"Tatort"-Check

Die Humorfraktion: Niemand lacht über Parzival

29.05.2015, 15.29 Uhr
von Detlef Hartlap
Auf dem Fahrrad telefonieren ist eigentlich verboten, aber wenn einem der eifrige Prof. Boerne (Jan Josef Liefers, l.) auf den Fersen ist, übertritt Kommissar Frank Thiel (Axel Prahl, r.) auch schon mal das Gesetz.
BILDERGALERIE
Auf dem Fahrrad telefonieren ist eigentlich verboten, aber wenn einem der eifrige Prof. Boerne (Jan Josef Liefers, l.) auf den Fersen ist, übertritt Kommissar Frank Thiel (Axel Prahl, r.) auch schon mal das Gesetz.  Fotoquelle: WDR/Willi Weber

Münster, Weimar und Saarbrücken. Axel Prahl und Jan Josef Liefers in Münster sind die Champions der jüngeren Tatort-Geschichte. Zwei großartige Mimen, die aus jedem Mist (Drehbuch, Regie) eine erträgliche bis prächtige Komödie machen können. Was zusehends nachlässt, ist die Teamhaftigkeit.

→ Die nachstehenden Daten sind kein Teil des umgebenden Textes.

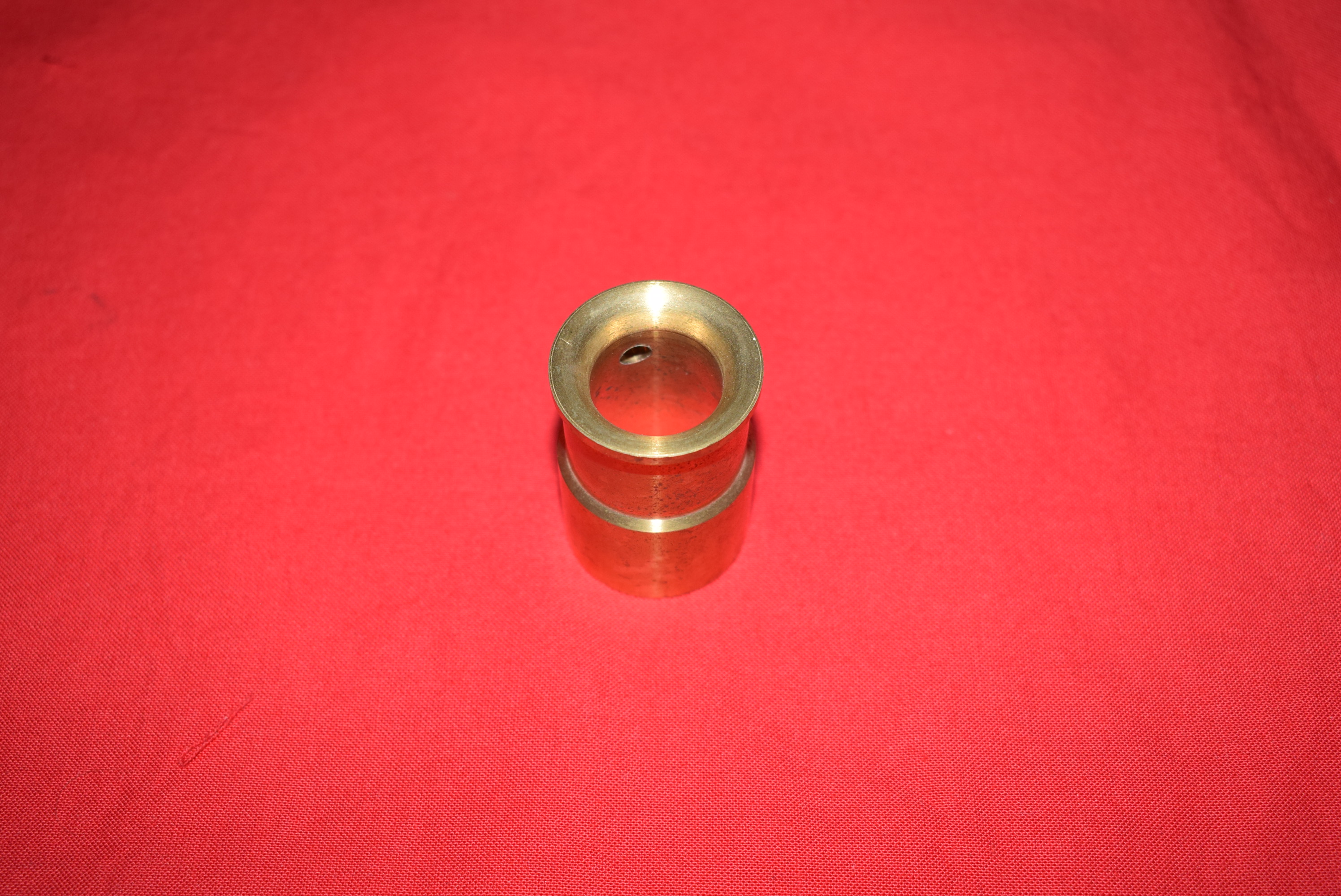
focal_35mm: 44
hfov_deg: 44.9
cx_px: 670
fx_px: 1622
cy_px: 448
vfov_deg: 30.9
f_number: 5.6
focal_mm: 29
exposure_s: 1/100
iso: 400
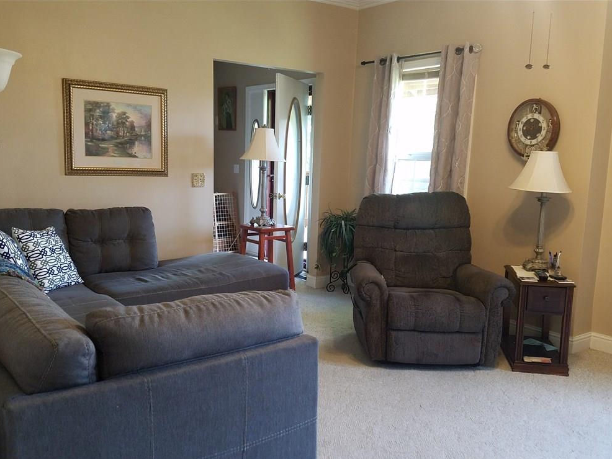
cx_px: 306
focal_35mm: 27
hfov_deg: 65.3
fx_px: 477
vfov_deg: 51.4
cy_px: 238
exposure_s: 1/40
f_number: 1.7
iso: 160
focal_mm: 4.2
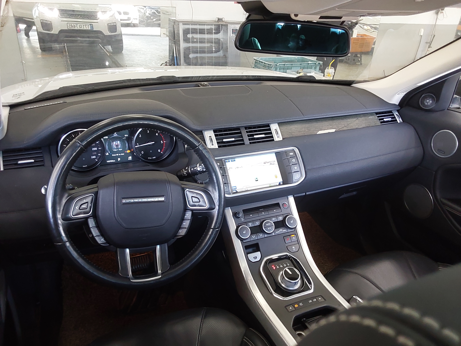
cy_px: 173
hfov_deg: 63.4
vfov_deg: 49.7
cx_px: 230
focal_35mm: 28
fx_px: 373
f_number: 1.9
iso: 200
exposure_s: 1/60
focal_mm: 2.91
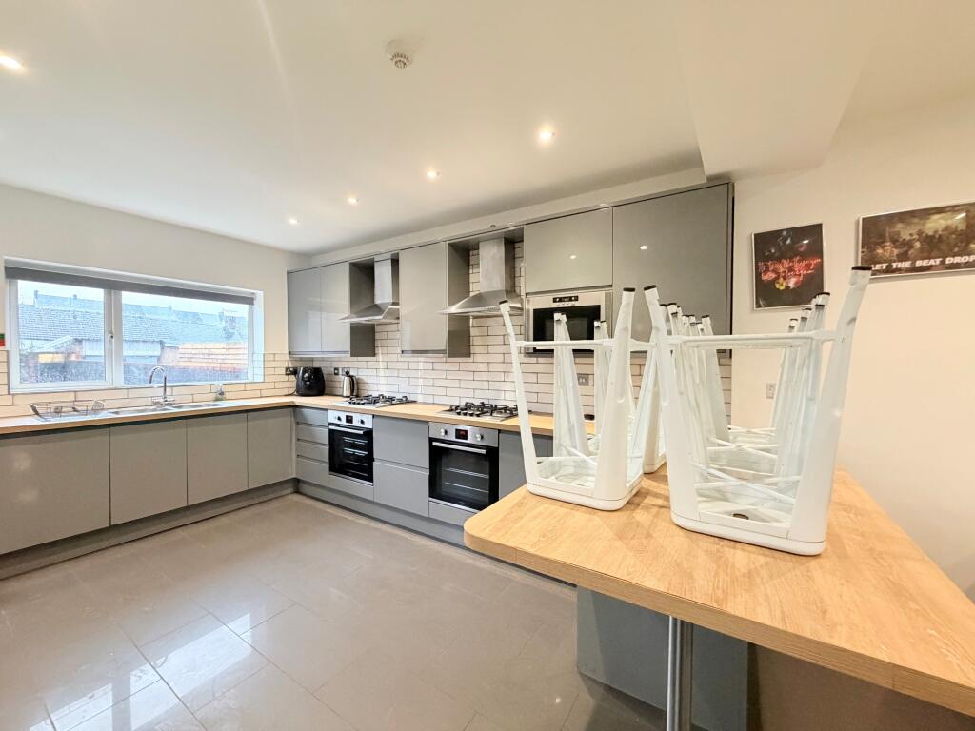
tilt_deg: -0.4
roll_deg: -0.6
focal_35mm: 14
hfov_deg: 102.1
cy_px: 366
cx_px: 488
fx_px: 394
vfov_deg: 85.7
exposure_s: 1/50
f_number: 2.2
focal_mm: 2.22
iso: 320
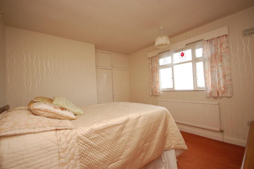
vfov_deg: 77.2
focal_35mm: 15
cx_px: 127
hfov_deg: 100.4
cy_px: 84
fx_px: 106
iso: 400
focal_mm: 10
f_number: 4
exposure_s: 1/25
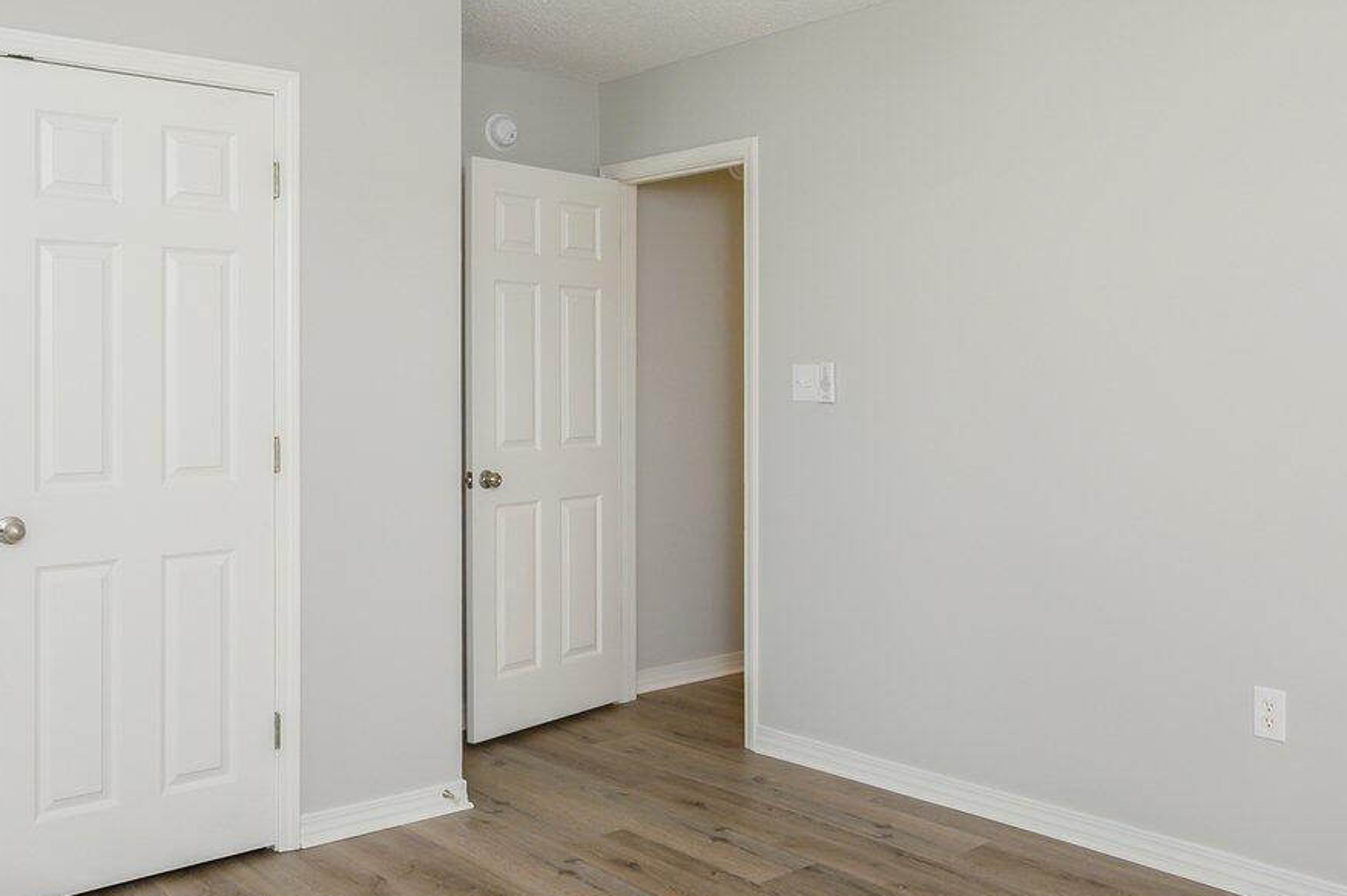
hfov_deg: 54.5
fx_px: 1309
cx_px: 689
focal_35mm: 35
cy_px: 380
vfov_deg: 37.7
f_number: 7.1
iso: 320
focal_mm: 15
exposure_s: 1/30
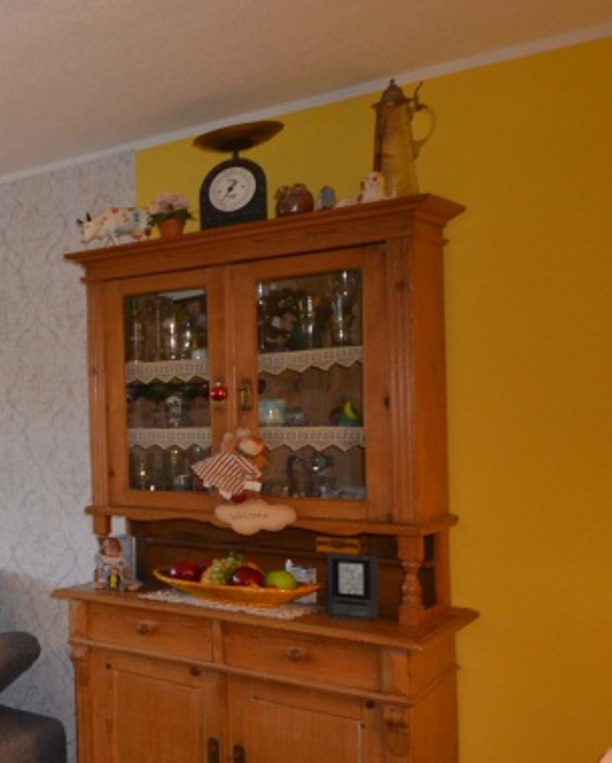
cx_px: -332
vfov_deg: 47.8
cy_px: 418
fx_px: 859
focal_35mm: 38
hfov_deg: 26.6
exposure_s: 1/60
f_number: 4
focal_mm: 10
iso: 500
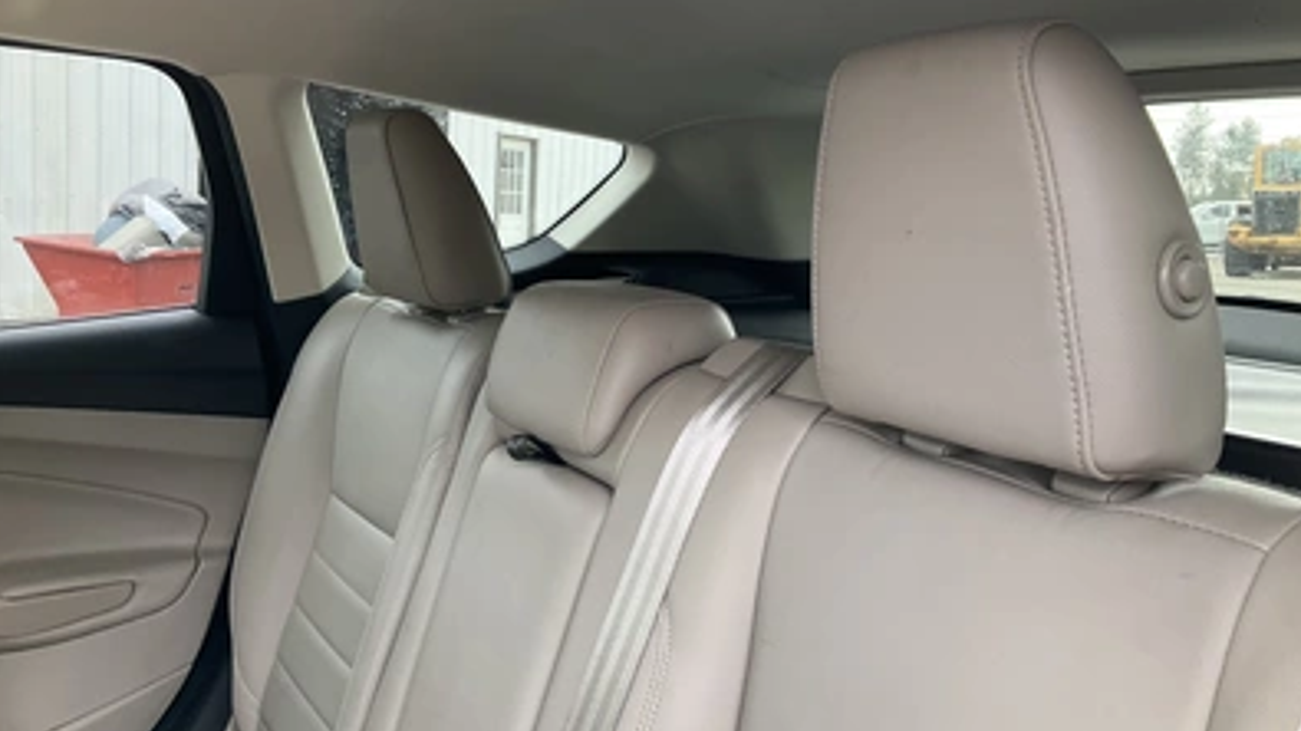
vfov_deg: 36.6
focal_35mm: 32
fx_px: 1104
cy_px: 329
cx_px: 649
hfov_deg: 61.0
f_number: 1.8
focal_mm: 3
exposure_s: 1/122
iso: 50
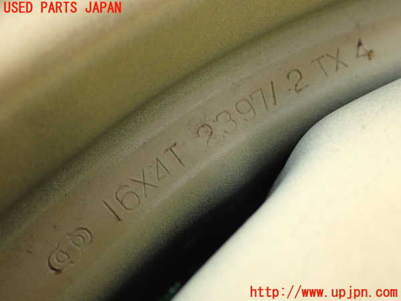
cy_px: 150
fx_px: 579
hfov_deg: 38.2
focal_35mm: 50
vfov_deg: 29.1
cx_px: 200
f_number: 3.2
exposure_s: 1/50
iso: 800
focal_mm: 9.01
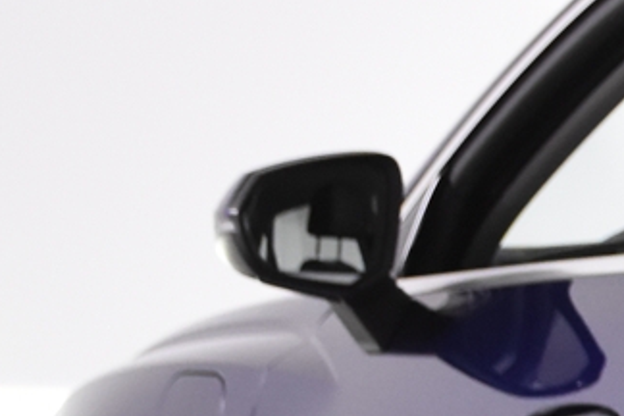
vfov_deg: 4.9
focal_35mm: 276
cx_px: 1743
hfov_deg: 6.9
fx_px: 4783
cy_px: 819
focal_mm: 31
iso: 1600
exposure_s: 1/80
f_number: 4.5
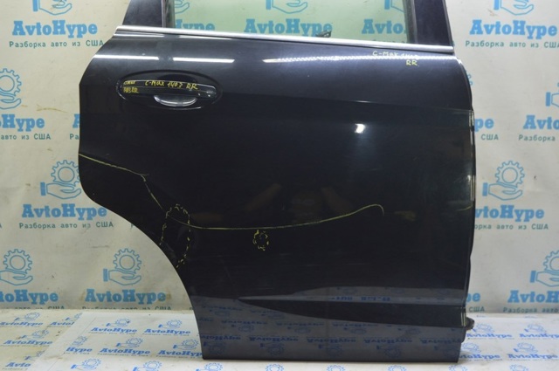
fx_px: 558
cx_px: 280
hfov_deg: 53.2
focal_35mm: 36
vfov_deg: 36.8
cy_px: 186
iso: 400
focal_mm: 24
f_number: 5.6
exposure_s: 1/20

Offenbar fällt es den Drehbuchautoren immer schwerer, für Mechthild Grossmann (Staatsanwältin), Claus D. Clausnitzer (Vadder Thiel) und Christine Urspruch (Alberich) originelle Parts zu schreiben. Mechthild Grossmann wird auf ihre Nikotin-Sucht reduziert, ChrisTine Urspruch gibt den Resonanzkörper für die Beleidigungen von Prof. Boerne. Der Tag ist nicht fern, da der erste aus dem sechsköpfigen Münster-Team (auch Friederike Kempter gehört dazu) aussteigt.  

Weimar tendiert zur Groteske

Weimar tendiert zur Groteske. Christian Ulmen und Nora Tschirner praktizieren jene Leichtigkeit des Seins, wie man sie aus britischen Komödien kennt. Sie sind Jan-Böhmermann-Figuren, eingebunden in eine ziellos umherschweifende Handlung. Nichts ist ernst. Leichen werden kreuz und quer über das Weimarer Kopfsteinpflaster gefahren; oder sie erwachen in Gestalt ihres Zwillingsbruders zu neuem Leben.   

Weitgehend unverstanden dümpelt Saarbrücken mit Devid Striesow in der Hauptrolle vor sich hin. Ein freundlicher, wohlerzogener, eher versponnener Kommissar, der seine Verdächtigen auf einer roten Vespa verfolgt – das ist denn vielleicht doch zu viel für das Tatort-Publikum. Schlecht ist es deshalb nicht. Devid Striesow gibt den reinen Narr, Jung-Parzival,  der dem Verbrechen mit den Mitteln der Naivität gegenübertritt.

Das kann nur funktionieren, weil auch die Übeltäter eher dem Räuber-Hotzenplotz-Wald als der Unterwelt entspringen. Eine wunderbare Rolle für Striesow, aber (noch) kein Publikumserfolg. Eine feinsinnige Idee in einer wenig feinsinnigen Zeit.

Fazit: Münster dank Axel Prahl und Jan Josef Liefers immer noch top, aber von Erosionserscheinungen im Team gefährdet.

Weimar: schön lustig, aber unbedeutend und vermutlich nicht öfter als einmal im Jahr zu genießen.

Saarbrücken: So köstlich und kostbar Devid Striesows Spiel auch ist, das Konzept haut nicht wirklich hin.